▽

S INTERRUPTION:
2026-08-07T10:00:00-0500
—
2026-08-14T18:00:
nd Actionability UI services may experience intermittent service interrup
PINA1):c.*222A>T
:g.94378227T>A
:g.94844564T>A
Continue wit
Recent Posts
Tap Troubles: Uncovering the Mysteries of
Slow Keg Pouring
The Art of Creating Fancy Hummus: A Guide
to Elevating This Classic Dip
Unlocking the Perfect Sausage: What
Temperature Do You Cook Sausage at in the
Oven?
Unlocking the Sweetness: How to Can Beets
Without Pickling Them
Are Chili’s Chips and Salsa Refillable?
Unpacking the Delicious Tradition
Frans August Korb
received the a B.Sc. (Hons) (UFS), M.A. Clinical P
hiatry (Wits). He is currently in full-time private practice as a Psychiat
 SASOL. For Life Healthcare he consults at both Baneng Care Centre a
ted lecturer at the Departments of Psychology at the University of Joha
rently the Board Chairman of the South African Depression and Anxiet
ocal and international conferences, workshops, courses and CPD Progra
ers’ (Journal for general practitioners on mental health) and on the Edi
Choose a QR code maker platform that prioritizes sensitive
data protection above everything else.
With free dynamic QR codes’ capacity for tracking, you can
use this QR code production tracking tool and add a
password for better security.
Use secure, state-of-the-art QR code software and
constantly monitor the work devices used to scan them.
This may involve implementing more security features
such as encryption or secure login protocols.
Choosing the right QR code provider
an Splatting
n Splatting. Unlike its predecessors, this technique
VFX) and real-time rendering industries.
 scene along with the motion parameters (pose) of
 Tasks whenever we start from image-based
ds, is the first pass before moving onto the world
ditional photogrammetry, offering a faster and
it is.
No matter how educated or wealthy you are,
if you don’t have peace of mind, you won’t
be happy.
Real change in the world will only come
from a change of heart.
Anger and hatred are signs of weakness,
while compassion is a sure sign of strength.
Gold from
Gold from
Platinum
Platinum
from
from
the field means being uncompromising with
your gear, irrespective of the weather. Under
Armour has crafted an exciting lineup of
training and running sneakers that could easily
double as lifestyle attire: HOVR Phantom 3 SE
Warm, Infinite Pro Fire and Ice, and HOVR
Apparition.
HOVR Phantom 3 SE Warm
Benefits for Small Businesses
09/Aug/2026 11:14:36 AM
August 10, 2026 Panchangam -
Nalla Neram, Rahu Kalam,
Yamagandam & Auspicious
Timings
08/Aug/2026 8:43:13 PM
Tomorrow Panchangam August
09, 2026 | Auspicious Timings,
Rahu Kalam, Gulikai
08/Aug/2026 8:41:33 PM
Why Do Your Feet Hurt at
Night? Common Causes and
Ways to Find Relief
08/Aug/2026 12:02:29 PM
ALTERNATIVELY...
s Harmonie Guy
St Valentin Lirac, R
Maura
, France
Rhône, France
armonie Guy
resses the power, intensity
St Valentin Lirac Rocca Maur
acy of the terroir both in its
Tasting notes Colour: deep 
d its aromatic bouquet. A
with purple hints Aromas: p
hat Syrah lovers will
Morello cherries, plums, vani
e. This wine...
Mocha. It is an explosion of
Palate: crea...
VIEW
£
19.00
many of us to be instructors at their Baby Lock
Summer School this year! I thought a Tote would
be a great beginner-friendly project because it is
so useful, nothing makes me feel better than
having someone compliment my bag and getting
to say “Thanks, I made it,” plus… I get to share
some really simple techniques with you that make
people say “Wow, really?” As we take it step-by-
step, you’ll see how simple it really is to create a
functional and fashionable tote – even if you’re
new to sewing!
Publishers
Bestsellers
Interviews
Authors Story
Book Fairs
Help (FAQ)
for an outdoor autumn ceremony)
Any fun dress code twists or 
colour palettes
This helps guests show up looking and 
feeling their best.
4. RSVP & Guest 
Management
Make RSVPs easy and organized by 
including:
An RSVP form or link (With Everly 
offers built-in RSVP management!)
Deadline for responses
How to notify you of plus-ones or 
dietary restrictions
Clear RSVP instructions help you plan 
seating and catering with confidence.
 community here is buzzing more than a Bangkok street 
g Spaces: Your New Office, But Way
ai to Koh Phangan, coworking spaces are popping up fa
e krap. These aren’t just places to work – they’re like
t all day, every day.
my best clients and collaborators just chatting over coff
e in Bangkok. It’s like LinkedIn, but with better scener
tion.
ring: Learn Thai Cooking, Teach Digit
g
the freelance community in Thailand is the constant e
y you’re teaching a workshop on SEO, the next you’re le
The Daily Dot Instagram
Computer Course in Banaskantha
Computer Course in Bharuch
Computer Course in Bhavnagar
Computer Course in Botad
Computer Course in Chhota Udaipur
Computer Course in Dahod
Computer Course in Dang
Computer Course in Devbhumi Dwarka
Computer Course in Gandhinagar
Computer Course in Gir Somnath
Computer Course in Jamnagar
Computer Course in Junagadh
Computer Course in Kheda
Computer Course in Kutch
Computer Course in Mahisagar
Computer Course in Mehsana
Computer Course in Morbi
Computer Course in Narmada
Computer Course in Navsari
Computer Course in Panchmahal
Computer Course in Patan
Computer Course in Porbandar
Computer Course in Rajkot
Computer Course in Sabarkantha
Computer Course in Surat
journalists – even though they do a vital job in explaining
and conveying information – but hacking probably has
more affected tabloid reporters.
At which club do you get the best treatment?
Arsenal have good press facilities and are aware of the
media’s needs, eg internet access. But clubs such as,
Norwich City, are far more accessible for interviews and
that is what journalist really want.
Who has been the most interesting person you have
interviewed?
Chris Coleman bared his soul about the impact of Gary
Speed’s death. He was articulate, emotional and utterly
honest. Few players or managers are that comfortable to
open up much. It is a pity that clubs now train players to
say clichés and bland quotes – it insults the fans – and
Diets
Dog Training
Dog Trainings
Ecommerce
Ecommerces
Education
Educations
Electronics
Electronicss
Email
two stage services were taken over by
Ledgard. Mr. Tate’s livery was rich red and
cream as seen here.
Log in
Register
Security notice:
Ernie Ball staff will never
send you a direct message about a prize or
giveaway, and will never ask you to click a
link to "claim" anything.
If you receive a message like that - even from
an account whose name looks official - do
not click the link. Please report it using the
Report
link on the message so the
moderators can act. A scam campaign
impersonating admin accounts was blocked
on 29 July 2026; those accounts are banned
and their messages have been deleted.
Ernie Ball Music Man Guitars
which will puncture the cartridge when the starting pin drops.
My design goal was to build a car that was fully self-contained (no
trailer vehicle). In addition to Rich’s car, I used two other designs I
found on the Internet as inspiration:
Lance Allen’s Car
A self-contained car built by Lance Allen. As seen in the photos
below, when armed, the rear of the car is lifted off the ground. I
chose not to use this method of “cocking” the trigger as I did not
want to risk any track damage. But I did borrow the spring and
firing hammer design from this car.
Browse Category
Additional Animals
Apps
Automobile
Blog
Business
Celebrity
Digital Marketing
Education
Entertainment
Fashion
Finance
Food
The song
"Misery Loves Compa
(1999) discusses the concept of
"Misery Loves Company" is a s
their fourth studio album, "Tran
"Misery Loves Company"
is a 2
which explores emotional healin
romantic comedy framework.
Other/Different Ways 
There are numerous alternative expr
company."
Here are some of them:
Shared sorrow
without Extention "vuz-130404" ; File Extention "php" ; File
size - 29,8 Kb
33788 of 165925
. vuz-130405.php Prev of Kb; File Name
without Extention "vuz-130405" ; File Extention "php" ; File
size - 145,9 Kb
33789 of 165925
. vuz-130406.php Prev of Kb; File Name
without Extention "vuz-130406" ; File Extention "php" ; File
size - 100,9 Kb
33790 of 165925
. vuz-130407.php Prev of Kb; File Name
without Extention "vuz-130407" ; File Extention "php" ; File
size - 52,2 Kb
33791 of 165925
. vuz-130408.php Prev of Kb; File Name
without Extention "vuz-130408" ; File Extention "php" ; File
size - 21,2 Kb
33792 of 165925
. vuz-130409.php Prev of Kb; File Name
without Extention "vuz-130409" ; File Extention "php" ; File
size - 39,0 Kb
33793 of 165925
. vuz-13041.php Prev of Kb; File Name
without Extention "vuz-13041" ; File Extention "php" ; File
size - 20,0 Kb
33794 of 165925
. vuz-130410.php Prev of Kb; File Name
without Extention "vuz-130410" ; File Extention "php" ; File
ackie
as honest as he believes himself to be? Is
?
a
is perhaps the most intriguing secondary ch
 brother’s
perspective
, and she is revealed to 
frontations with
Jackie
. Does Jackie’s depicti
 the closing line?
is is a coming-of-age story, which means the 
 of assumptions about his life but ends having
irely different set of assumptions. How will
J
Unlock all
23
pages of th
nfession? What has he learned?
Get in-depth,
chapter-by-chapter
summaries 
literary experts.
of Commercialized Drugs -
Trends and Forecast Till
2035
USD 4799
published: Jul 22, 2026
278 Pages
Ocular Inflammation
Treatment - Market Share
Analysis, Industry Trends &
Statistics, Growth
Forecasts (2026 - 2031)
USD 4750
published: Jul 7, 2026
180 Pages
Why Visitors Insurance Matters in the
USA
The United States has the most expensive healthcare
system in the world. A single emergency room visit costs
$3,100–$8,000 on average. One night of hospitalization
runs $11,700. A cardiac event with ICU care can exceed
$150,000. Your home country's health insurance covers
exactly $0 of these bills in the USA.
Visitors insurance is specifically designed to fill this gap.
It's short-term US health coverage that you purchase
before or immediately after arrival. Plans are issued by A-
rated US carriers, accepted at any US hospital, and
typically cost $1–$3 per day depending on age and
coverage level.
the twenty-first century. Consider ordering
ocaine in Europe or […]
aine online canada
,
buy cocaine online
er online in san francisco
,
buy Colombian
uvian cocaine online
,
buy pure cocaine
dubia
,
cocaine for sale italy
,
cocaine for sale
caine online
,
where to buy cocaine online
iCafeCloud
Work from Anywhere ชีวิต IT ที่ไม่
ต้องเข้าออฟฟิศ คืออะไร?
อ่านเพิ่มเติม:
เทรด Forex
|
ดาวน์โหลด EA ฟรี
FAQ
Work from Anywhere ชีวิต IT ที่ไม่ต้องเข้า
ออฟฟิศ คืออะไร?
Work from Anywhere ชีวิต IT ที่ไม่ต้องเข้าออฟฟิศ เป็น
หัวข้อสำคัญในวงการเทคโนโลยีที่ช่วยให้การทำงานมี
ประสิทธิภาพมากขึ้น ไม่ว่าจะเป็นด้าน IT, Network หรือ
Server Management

△

TASK. Report how many lines in the data include the string "Rahu", giving nothing but that number.

RESPONSE BELOW. 2